Automatically loading json files to ElasticSearch
Introduction
Right now at work I am working in the (Big Data Europe) project, a joint effort or several organizations and enterprises accross Europe to create a platform that provides a set of software services that allow to implement big data pipelines, with minimal effort compared to other stacks and in an extremely cost effective way.
This is to make any company or organization that wants to make sense of their data using Big Data an easy starter to play around with the technologies that allow so.
One of the pieces I developed is mu-bde-logging, a standalone system that allows to log HTTP traffic from running docker containers and post it into an EL(K) stack in real time for further visualization.
Last requirement was to add the possibility to replay old traffic backups and post them into the ElasticSearch instance to visualize them offline in Kibana.
So I wrote a small script to scan for the transformed .ha files (json format) in a given folder and replay them into the ElasticSearch container. Since ElasticSearch & Kibana containers are part of a docker-compose.yml project, I didn't care much about being generic and used the name the docker-compose script will give the containers, but it is easy to change & extend.
The Code
This is what I came up with:
#!/usr/bin/env bash
#/ Usage: ./backup_replay.sh <backups_folder>
#/ Description: Run ElasticSearch and Kibana standalone and post every enriched .har file in the backups folder to ElasticSearch.
#/ Examples: ./backup_replay.sh backups/
#/ Options:
#/ --help: Display this help message
usage() { grep '^#/' "$0" | cut -c4- ; exit 0 ; }
expr "$*" : ".*--help" > /dev/null && usage
BACKUP_DIR="../backups/"
# Convenience logging function.
info() { echo "[INFO] $@" ; }
cleanup() {
true;
}
# Poll the ElasticSearch container
poll() {
local elasticsearch_ip="$1"
local result=$(curl -XGET http://${elasticsearch_ip}:9200 -I 2>/dev/null | head -n 1 | awk '{ print $2 }')

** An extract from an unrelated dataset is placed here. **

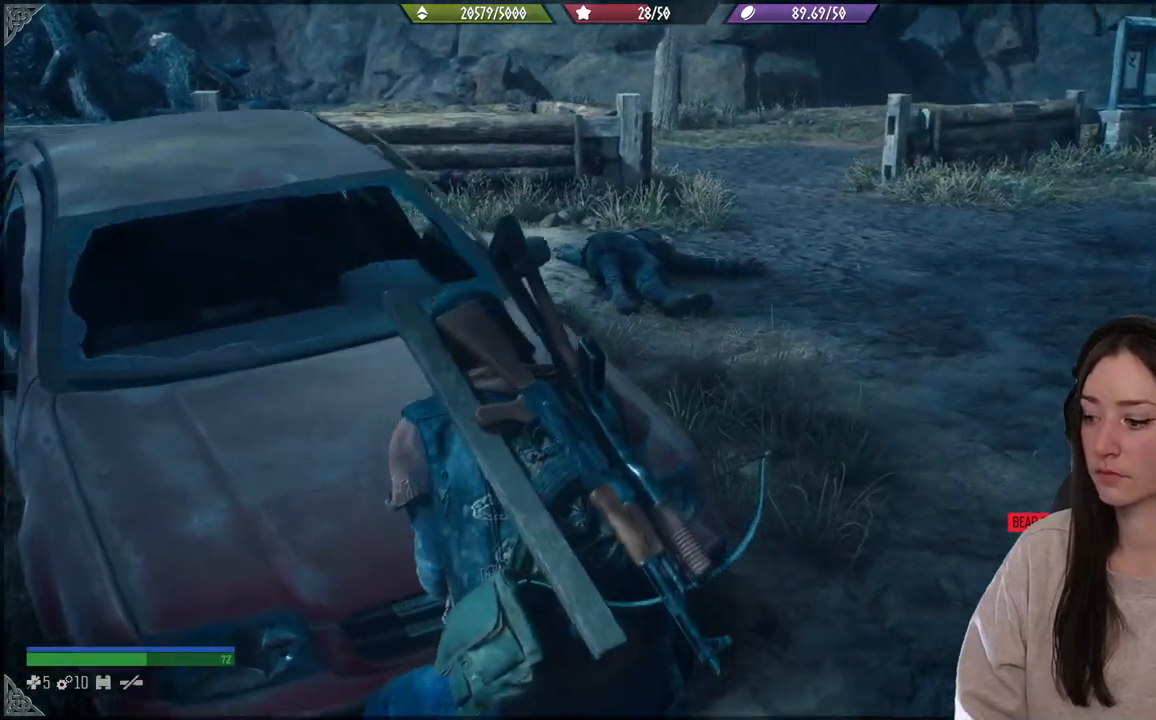
{"buttons": ["X"], "left_stick": "center", "right_stick": "center", "events": []}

if [[ $result == "200" ]]; then
return 1 # ElasticSearch is up.
else
return 0 # It will execute as long as the return code is zero.
fi
}
# Parse Parameters
while [ "$#" -gt 1 ];
do
key="$1"
case $key in
-f|--folder)
BACKUP_DIR="$2" # EXAMPLE
shift
;;
--default)
default=YES
;;
*)
;;
esac
shift
done
if [[ "${BASH_SOURCE[0]}" = "$0" ]]; then
trap cleanup EXIT
# Start Elasticsearch & Kibana with docker Compose
which docker-compose >/dev/null
if (( $(echo $?) == "0" )); then
docker-compose up -d elasticsearch kibana
else
info "Install docker-compose!"
exit -1
fi
# Poll ElasticSearch until it is up and we can post hars to it.
elasticsearch_ip=$(docker inspect --format='{{range .NetworkSettings.Networks}}{{.IPAddress}}{{end}}' mubdelogging_elasticsearch_1)
info "ElasticSearch container ip: ${elasticsearch_ip}"
while poll ${elasticsearch_ip}
do
info "ElasticSearch is not up yet."
sleep 2
done
# Find all .trans.har files in the specified backups folder/
# Per each one, pos to ElasticSearch.
info "Ready to work!"
info "POST all enriched hars "
find ${BACKUP_DIR} -name "*.trans.har" | sed 's/^/@/g' | xargs -i /bin/bash -c "sleep 0.5; curl -XPOST 'http://$elasticsearch_ip:9200/hars/har?pretty' --data-binary {}"
fi
Have fun!